(Records from a collection)

########

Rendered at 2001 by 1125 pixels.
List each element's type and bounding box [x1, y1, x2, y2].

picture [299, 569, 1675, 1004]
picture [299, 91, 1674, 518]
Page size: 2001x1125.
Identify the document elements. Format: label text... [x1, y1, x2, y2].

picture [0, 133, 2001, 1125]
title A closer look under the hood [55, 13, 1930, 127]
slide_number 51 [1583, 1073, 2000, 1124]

########

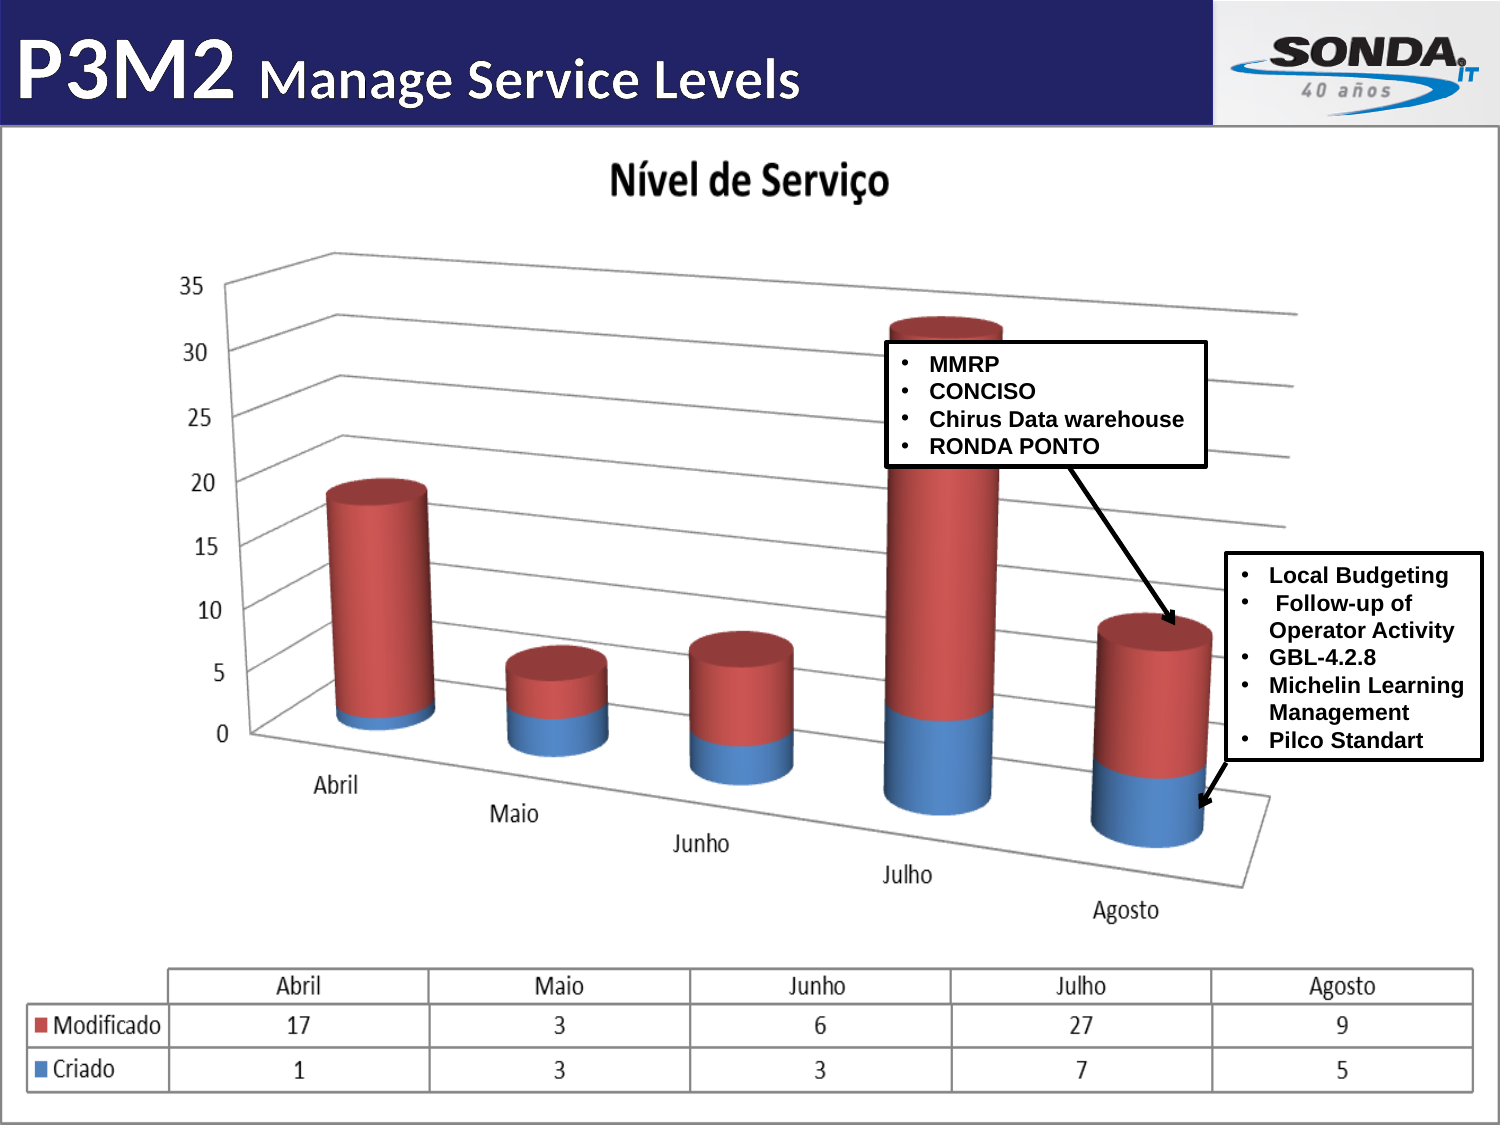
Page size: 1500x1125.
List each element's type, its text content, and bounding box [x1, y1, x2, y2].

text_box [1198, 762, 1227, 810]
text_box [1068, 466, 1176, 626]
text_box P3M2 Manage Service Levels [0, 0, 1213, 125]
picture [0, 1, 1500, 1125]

########

## WHAT YOU WILL DO:
Copy out, exactly and alone, the lines of the entries above between the ones holding "Rendered at 2001 by 1125 pixels." and "Page size: 2001x1125.", inclusive.

## REPLY:
Rendered at 2001 by 1125 pixels.
List each element's type and bounding box [x1, y1, x2, y2].

picture [299, 569, 1675, 1004]
picture [299, 91, 1674, 518]
Page size: 2001x1125.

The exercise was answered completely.